Une journaliste faiit une interview à un jeune


L’écoute dans l’église
Pour le Pape, le don le plus précieux que nous pouvons nous offrir dans l’Église est celui de nous écouter les uns les autres. En novembre dernier, j’ai eu l’occasion de participer à un événement ecclésial au cours duquel cette écoute à laquelle le Pape fait référence s’est manifestée de manière belle et enrichissante. C’était lors de l’Assemblée Ecclésiale de l’Amérique Latine et des Caraïbes, qui s’est tenue au Mexique et qui a été précédée de ce que l’on a appelé la «phase d’écoute», au cours de laquelle des prêtres, des religieux et religieuses et des laïcs, tant dans la sphère ecclésiale que dans la société civile, ont eu l’occasion d’exprimer leurs sentiments, leurs attentes, leurs désirs et leurs espoirs pour une nouvelle manière d’être Église. Pendant tout le processus de l’Assemblée, le mot «écoute» a été le plus prononcé et le plus pratiqué. A la fin, tous les participants ont manifesté leur joie et leur satisfaction parce qu’ils avaient vécu une expérience fraternelle de discernement communautaire dans laquelle tous se sont sentis accueillis et écoutés.

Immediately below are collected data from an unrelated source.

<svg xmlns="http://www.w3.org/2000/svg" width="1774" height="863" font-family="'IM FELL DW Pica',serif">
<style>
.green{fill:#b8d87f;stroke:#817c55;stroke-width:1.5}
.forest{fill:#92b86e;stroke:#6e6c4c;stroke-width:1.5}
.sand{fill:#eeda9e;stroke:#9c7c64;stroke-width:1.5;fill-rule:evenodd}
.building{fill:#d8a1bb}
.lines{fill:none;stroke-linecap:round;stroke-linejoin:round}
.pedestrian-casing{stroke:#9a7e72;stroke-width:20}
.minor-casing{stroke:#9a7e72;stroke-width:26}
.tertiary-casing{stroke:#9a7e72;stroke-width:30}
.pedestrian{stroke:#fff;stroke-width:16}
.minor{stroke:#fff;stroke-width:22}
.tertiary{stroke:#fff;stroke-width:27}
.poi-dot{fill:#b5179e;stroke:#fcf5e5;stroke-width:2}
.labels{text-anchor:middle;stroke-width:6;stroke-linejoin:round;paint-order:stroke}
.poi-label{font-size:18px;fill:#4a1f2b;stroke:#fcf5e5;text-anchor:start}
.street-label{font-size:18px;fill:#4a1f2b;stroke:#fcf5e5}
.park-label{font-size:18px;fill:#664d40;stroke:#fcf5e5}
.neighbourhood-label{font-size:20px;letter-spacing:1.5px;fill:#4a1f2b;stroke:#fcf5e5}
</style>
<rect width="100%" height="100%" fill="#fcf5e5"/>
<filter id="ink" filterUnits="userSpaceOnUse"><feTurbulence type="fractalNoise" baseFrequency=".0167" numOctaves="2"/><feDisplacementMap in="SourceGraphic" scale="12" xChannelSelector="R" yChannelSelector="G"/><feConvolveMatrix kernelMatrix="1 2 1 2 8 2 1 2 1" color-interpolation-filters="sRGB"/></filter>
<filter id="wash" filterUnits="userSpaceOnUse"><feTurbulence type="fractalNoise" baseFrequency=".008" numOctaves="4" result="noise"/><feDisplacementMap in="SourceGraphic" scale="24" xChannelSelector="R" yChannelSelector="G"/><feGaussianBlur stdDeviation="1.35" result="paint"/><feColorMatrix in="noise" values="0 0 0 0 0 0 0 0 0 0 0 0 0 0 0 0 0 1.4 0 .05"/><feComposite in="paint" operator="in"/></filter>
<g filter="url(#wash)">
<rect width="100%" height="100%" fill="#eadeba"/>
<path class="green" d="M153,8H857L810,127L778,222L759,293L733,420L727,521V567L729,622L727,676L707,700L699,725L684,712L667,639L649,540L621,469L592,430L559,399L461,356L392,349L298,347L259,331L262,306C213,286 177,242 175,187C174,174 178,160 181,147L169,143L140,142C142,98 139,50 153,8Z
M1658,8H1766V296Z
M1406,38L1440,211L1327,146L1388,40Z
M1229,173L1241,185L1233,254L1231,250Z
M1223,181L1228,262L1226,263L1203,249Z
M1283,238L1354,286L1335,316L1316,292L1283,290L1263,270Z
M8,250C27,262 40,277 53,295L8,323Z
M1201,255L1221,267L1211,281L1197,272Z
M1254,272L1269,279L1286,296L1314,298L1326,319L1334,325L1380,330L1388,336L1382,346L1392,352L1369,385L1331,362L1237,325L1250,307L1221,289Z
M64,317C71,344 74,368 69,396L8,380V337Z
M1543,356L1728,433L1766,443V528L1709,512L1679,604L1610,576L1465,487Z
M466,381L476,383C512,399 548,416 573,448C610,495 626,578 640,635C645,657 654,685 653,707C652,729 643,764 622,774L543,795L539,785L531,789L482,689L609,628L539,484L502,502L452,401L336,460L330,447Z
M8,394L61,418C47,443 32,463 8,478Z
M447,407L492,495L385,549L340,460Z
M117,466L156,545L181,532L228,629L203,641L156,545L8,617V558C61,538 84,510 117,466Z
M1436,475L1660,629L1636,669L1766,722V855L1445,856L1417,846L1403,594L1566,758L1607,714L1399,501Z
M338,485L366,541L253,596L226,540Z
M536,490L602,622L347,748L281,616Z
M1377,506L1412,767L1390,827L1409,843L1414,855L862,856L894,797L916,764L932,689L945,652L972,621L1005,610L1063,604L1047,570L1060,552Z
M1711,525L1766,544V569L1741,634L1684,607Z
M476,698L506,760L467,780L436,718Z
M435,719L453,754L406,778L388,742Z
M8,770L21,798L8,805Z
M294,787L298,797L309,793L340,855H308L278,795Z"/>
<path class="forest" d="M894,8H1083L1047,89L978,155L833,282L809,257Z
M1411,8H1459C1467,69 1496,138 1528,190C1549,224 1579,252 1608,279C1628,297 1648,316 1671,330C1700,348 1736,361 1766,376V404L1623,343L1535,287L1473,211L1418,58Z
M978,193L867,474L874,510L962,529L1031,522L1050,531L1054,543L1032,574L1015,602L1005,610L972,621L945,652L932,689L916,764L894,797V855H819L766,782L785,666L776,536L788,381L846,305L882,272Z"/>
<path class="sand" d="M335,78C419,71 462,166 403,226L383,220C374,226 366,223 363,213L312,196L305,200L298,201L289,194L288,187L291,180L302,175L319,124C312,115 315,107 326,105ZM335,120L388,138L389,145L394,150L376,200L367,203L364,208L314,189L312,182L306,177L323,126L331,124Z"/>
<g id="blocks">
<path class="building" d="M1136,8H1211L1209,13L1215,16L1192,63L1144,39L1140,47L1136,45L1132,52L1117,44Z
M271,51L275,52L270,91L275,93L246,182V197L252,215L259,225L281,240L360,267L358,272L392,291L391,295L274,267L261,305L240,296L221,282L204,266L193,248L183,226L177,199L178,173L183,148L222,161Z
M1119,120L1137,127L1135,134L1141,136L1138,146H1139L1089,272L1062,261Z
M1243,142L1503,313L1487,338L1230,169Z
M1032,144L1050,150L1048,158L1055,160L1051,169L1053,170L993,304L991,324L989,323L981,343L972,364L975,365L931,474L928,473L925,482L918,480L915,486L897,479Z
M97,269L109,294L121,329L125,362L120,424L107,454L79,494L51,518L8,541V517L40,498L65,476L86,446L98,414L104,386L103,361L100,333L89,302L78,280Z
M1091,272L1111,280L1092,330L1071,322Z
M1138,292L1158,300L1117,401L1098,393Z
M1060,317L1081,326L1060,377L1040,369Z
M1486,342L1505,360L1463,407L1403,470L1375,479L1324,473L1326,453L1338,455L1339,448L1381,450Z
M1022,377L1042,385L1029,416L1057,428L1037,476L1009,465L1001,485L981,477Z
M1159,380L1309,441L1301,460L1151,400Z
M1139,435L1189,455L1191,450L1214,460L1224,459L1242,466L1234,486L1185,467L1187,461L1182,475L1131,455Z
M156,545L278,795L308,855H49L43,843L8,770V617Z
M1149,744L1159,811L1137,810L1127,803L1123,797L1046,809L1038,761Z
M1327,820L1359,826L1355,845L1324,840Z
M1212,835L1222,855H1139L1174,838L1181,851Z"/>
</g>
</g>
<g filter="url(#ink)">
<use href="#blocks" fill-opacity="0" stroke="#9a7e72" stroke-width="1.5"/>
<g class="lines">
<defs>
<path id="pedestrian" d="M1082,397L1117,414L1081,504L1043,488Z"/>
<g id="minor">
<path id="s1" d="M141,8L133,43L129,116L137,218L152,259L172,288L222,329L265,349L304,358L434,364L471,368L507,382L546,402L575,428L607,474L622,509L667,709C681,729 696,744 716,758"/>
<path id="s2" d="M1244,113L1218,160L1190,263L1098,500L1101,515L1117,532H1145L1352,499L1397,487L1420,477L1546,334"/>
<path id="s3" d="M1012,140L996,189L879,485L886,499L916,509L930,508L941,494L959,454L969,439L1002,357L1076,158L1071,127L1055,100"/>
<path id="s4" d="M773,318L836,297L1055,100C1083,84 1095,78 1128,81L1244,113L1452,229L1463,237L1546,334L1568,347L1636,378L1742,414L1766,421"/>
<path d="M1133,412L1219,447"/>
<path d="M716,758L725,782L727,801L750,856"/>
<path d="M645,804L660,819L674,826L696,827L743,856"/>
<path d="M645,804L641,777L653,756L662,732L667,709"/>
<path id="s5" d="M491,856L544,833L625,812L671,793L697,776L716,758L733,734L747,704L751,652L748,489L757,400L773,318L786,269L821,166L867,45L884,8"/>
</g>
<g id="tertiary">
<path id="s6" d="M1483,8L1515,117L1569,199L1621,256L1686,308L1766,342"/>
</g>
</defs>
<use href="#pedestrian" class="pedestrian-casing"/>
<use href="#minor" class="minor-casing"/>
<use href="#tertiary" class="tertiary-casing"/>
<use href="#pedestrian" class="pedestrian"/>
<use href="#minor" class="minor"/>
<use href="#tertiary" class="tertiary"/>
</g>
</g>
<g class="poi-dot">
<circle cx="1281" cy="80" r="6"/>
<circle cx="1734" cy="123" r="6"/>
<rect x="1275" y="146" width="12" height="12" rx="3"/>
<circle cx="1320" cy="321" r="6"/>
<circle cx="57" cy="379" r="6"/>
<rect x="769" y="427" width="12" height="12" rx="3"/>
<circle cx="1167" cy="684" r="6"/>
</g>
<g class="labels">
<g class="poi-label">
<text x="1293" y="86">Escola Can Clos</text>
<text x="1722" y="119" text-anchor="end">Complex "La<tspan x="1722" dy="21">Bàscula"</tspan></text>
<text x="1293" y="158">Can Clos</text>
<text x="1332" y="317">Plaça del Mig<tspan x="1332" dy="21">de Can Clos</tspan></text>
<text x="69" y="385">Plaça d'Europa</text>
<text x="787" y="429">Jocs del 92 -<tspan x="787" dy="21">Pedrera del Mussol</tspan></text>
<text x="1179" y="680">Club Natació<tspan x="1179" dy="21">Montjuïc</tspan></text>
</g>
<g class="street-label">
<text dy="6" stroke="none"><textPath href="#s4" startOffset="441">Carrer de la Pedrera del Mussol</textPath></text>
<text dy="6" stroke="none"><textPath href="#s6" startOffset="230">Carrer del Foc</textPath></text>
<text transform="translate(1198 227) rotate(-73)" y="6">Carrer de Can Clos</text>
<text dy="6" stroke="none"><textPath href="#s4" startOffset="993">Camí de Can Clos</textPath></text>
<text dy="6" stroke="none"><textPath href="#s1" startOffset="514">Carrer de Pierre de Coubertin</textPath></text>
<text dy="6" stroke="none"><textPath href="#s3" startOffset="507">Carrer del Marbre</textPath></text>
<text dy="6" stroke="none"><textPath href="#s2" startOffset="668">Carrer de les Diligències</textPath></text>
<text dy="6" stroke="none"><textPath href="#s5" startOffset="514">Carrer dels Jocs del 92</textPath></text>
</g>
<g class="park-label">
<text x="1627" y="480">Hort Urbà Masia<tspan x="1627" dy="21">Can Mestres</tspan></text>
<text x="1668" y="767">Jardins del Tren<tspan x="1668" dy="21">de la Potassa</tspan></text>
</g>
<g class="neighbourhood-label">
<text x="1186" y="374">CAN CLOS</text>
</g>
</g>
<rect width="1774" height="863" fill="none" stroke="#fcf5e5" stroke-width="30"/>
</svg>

Un synode d’écoute mutuelle
Le Synode sur la Synodalité, prévu pour octobre de l’année prochaine et déjà en préparation, est un évènement qui manifeste le désir du Pape que l’Église s’engage avec plus de fermeté et de conviction sur la voie de l’écoute mutuelle. «La communion n’est pas le résultat des stratégies et de programmes, dit le Pape à la fin de son message, la communion se construit sur l’écoute mutuelle entre frères et sœurs. Comme dans un chœur, l’unité ne requiert pas l’uniformité ou la monotonie, mais la pluralité et la variété des voix. Conscients de participer à une communion qui nous précède et nous inclut, nous pouvons redécouvrir une Église symphonique, dans laquelle chacun peut chanter avec sa propre voix, en accueillant les voix des autres comme un don, pour manifester l’harmonie du "Tout" que l’Esprit Saint compose».